Upon his return from Doha, he wrote an op-ed in which he called for a greater attempt at understanding on both sides and a fact-finding commission to resolve conflicting factual claims — something that is very much needed if we are going to make any progress in this conflict. In fact, several publications (including The New York Times) have recently begun looking into the complexity of the situation. They have noted that Qatar’s relationship with terrorist organizations is often exaggerated and that in many cases they have a better track record than other countries in the region (particularly Saudi Arabia). The media, no doubt, will pay increasing attention to the facts of the case as events unfold. But already, with some brief investigation, we see that the conventional wisdom on Qatar is perhaps more simplistic than the reality.
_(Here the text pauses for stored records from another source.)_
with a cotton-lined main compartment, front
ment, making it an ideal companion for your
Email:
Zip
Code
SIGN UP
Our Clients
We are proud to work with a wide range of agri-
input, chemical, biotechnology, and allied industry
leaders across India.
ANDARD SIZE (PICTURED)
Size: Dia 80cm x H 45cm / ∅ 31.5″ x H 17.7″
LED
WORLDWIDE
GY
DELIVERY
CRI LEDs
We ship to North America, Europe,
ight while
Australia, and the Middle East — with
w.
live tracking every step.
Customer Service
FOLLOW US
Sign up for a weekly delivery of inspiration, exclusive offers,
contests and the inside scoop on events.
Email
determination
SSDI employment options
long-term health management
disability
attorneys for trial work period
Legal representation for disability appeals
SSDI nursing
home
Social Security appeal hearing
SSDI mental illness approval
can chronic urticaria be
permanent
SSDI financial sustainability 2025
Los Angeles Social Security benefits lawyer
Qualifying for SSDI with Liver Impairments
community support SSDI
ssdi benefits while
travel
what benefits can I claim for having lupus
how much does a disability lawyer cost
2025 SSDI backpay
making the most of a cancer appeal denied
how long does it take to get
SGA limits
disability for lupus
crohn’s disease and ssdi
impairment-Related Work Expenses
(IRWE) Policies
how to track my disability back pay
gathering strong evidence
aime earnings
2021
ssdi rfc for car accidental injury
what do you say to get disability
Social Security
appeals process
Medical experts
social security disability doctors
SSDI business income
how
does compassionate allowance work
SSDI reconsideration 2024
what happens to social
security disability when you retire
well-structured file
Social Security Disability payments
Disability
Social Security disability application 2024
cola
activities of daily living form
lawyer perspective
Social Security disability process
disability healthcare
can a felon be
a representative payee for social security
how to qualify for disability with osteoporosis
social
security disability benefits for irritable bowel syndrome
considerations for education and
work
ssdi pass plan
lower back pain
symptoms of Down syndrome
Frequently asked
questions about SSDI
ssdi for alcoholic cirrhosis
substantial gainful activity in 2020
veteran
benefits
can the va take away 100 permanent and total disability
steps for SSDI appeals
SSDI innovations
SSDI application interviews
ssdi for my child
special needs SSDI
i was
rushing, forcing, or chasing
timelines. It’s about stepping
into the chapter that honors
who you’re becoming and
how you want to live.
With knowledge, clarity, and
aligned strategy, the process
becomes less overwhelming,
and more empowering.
Alan also noted that the Qataris were taking some good steps in order to improve relations with Israel and to help reunify the Gulf States to present a united front to Iran. After all, we certainly do not want to force Qatar into the arms of Iran — a likely possibility if the Gulf Cooperative Council continues its economic sanctions on Qatar. One good step that the Qataris took, that Alan didn’t mention, was their decision to invite and speak with Alan Dershowitz. Qatar’s willingness to engage with people they disagree with will serve them well.

If you want to know what’s really going on with Qatar, or frankly with any serious matter, ignore the speculation of brash bystanders who have been left out of these engagements. In some instances they have been ignored precisely due to their inability to dialogue with anyone in strict confidence. Concerned citizens must step away from the worn-out soapboxes of uninformed commentators who (desperate to cling to any form of prominence) will repeat the same talking points, over and over again, in absolute denial of which way the wind is actually blowing.

No amount of noise from those seeking fame and unwarranted relevance can ever achieve what a group of earnest and open-minded people can. The stakes are high. In Alan Dershowitz and Nick Muzin, America and Israel have our greatest advocates at the helm. The winds may have actually begun to blow Westward.